== Segment start ==
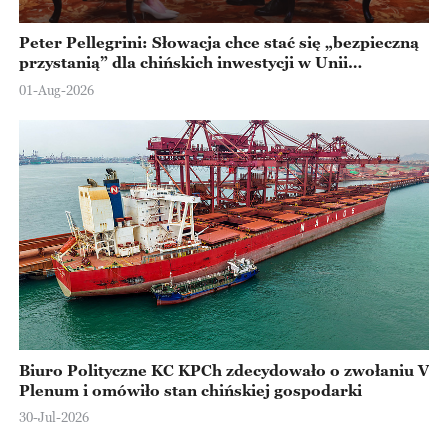
Peter Pellegrini: Słowacja chce stać się „bezpieczną
przystanią” dla chińskich inwestycji w Unii
Europejskiej
01-Aug-2026
Biuro Polityczne KC KPCh zdecydowało o zwołaniu V
Plenum i omówiło stan chińskiej gospodarki
30-Jul-2026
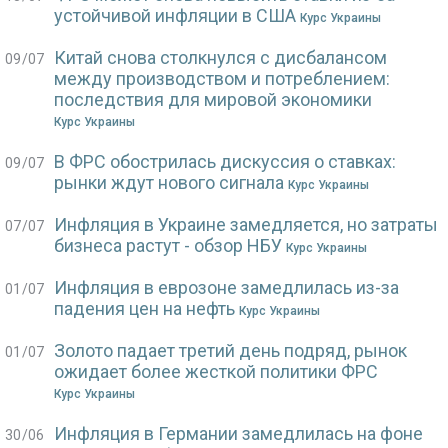
устойчивой инфляции в США
Курс Украины
Китай снова столкнулся с дисбалансом
09/07
между производством и потреблением:
последствия для мировой экономики
Курс Украины
В ФРС обострилась дискуссия о ставках:
09/07
рынки ждут нового сигнала
Курс Украины
Инфляция в Украине замедляется, но затраты
07/07
бизнеса растут - обзор НБУ
Курс Украины
Инфляция в еврозоне замедлилась из-за
01/07
падения цен на нефть
Курс Украины
Золото падает третий день подряд, рынок
01/07
ожидает более жесткой политики ФРС
Курс Украины
Инфляция в Германии замедлилась на фоне
30/06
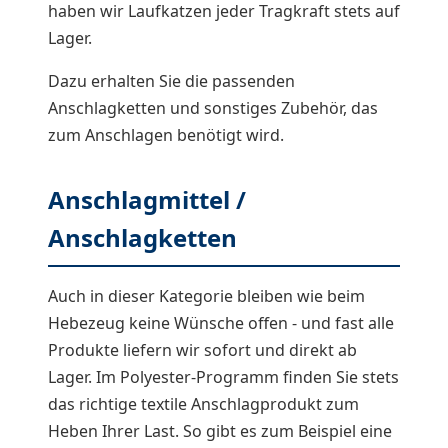
haben wir Laufkatzen jeder Tragkraft stets auf
Lager.
Dazu erhalten Sie die passenden
Anschlagketten und sonstiges Zubehör, das
zum Anschlagen benötigt wird.
Anschlagmittel /
Anschlagketten
Auch in dieser Kategorie bleiben wie beim
Hebezeug keine Wünsche offen - und fast alle
Produkte liefern wir sofort und direkt ab
Lager. Im Polyester-Programm finden Sie stets
das richtige textile Anschlagprodukt zum
Heben Ihrer Last. So gibt es zum Beispiel eine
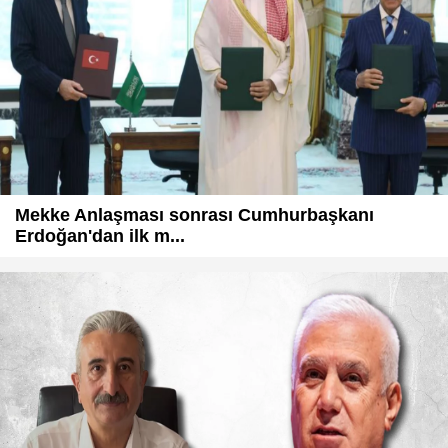
Mekke Anlaşması sonrası Cumhurbaşkanı
Erdoğan'dan ilk m...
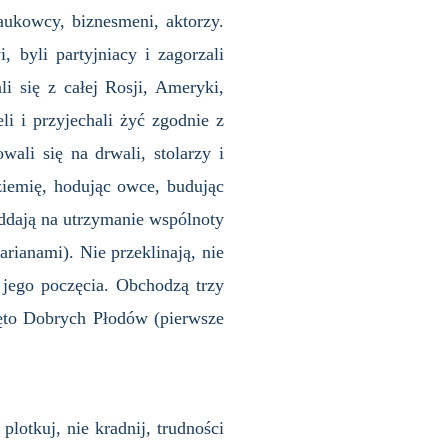
aukowcy, biznesmeni, aktorzy.
 byli partyjniacy i zagorzali
li się z całej Rosji, Ameryki,
eli i przyjechali żyć zgodnie z
ali się na drwali, stolarzy i
 ziemię, hodując owce, budując
ddają na utrzymanie wspólnoty
rianami). Nie przeklinają, nie
d jego poczęcia. Obchodzą trzy
ięto Dobrych Płodów (pierwsze
plotkuj, nie kradnij, trudności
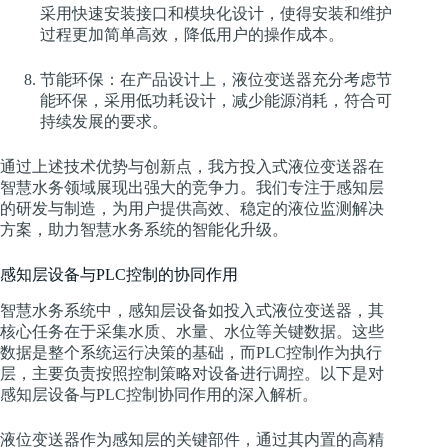
采用快速安装接口和模块化设计，使得安装和维护
过程更加简单高效，降低用户的操作成本。
节能环保：在产品设计上，液位变送器充分考虑节
能环保，采用低功耗设计，减少能源消耗，符合可
持续发展的要求。
通过上述技术优势与创新点，我方投入式液位变送器在
智慧水务领域展现出强大的竞争力。我们专注于感知层
的研发与制造，为用户提供高效、稳定的液位监测解决
方案，助力智慧水务系统的智能化升级。
感知层设备与PLC控制的协同作用
智慧水务系统中，感知层设备如投入式液位变送器，其
核心任务在于采集水质、水量、水位等关键数据。这些
数据是整个系统运行决策的基础，而PLC控制作为执行
层，主要负责按照控制策略对设备进行调控。以下是对
感知层设备与PLC控制协同作用的深入解析。
液位变送器作为感知层的关键部件，通过其内置的高精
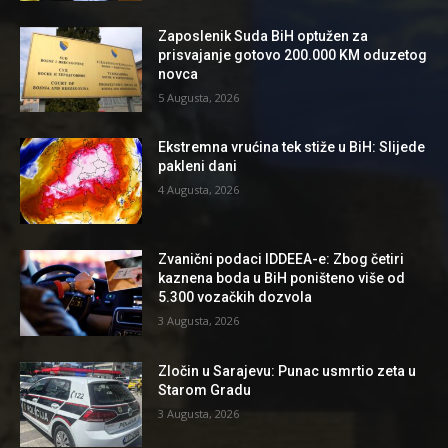
Zaposlenik Suda BiH optužen za
prisvajanje gotovo 200.000 KM oduzetog
novca
5 Augusta, 2026
Ekstremna vrućina tek stiže u BiH: Slijede
pakleni dani
4 Augusta, 2026
Zvanični podaci IDDEEA-e: Zbog četiri
kaznena boda u BiH poništeno više od
5.300 vozačkih dozvola
3 Augusta, 2026
Zločin u Sarajevu: Punac usmrtio zeta u
Starom Gradu
3 Augusta, 2026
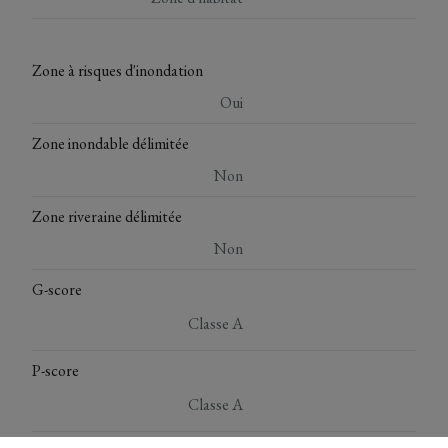
Zone à risques d'inondation
Oui
Zone inondable délimitée
Non
Zone riveraine délimitée
Non
G-score
Classe A
P-score
Classe A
== Segment end ==
TASK TO CARRY OUT
Set down the lines of the records above exactly, apart from the pictures.

REPLY TO THE EXERCISE
Peter Pellegrini: Słowacja chce stać się „bezpieczną
przystanią” dla chińskich inwestycji w Unii
Europejskiej
01-Aug-2026
Biuro Polityczne KC KPCh zdecydowało o zwołaniu V
Plenum i omówiło stan chińskiej gospodarki
30-Jul-2026
устойчивой инфляции в США
Курс Украины
Китай снова столкнулся с дисбалансом
09/07
между производством и потреблением:
последствия для мировой экономики
Курс Украины
В ФРС обострилась дискуссия о ставках:
09/07
рынки ждут нового сигнала
Курс Украины
Инфляция в Украине замедляется, но затраты
07/07
бизнеса растут - обзор НБУ
Курс Украины
Инфляция в еврозоне замедлилась из-за
01/07
падения цен на нефть
Курс Украины
Золото падает третий день подряд, рынок
01/07
ожидает более жесткой политики ФРС
Курс Украины
Инфляция в Германии замедлилась на фоне
30/06
haben wir Laufkatzen jeder Tragkraft stets auf
Lager.
Dazu erhalten Sie die passenden
Anschlagketten und sonstiges Zubehör, das
zum Anschlagen benötigt wird.
Anschlagmittel /
Anschlagketten
Auch in dieser Kategorie bleiben wie beim
Hebezeug keine Wünsche offen - und fast alle
Produkte liefern wir sofort und direkt ab
Lager. Im Polyester-Programm finden Sie stets
das richtige textile Anschlagprodukt zum
Heben Ihrer Last. So gibt es zum Beispiel eine
Mekke Anlaşması sonrası Cumhurbaşkanı
Erdoğan'dan ilk m...
aukowcy, biznesmeni, aktorzy.
 byli partyjniacy i zagorzali
li się z całej Rosji, Ameryki,
eli i przyjechali żyć zgodnie z
ali się na drwali, stolarzy i
 ziemię, hodując owce, budując
ddają na utrzymanie wspólnoty
rianami). Nie przeklinają, nie
d jego poczęcia. Obchodzą trzy
ięto Dobrych Płodów (pierwsze
plotkuj, nie kradnij, trudności
采用快速安装接口和模块化设计，使得安装和维护
过程更加简单高效，降低用户的操作成本。
节能环保：在产品设计上，液位变送器充分考虑节
能环保，采用低功耗设计，减少能源消耗，符合可
持续发展的要求。
通过上述技术优势与创新点，我方投入式液位变送器在
智慧水务领域展现出强大的竞争力。我们专注于感知层
的研发与制造，为用户提供高效、稳定的液位监测解决
方案，助力智慧水务系统的智能化升级。
感知层设备与PLC控制的协同作用
智慧水务系统中，感知层设备如投入式液位变送器，其
核心任务在于采集水质、水量、水位等关键数据。这些
数据是整个系统运行决策的基础，而PLC控制作为执行
层，主要负责按照控制策略对设备进行调控。以下是对
感知层设备与PLC控制协同作用的深入解析。
液位变送器作为感知层的关键部件，通过其内置的高精
Zaposlenik Suda BiH optužen za
prisvajanje gotovo 200.000 KM oduzetog
novca
5 Augusta, 2026
Ekstremna vrućina tek stiže u BiH: Slijede
pakleni dani
4 Augusta, 2026
Zvanični podaci IDDEEA-e: Zbog četiri
kaznena boda u BiH poništeno više od
5.300 vozačkih dozvola
3 Augusta, 2026
Zločin u Sarajevu: Punac usmrtio zeta u
Starom Gradu
3 Augusta, 2026
Zone à risques d'inondation
Oui
Zone inondable délimitée
Non
Zone riveraine délimitée
Non
G-score
Classe A
P-score
Classe A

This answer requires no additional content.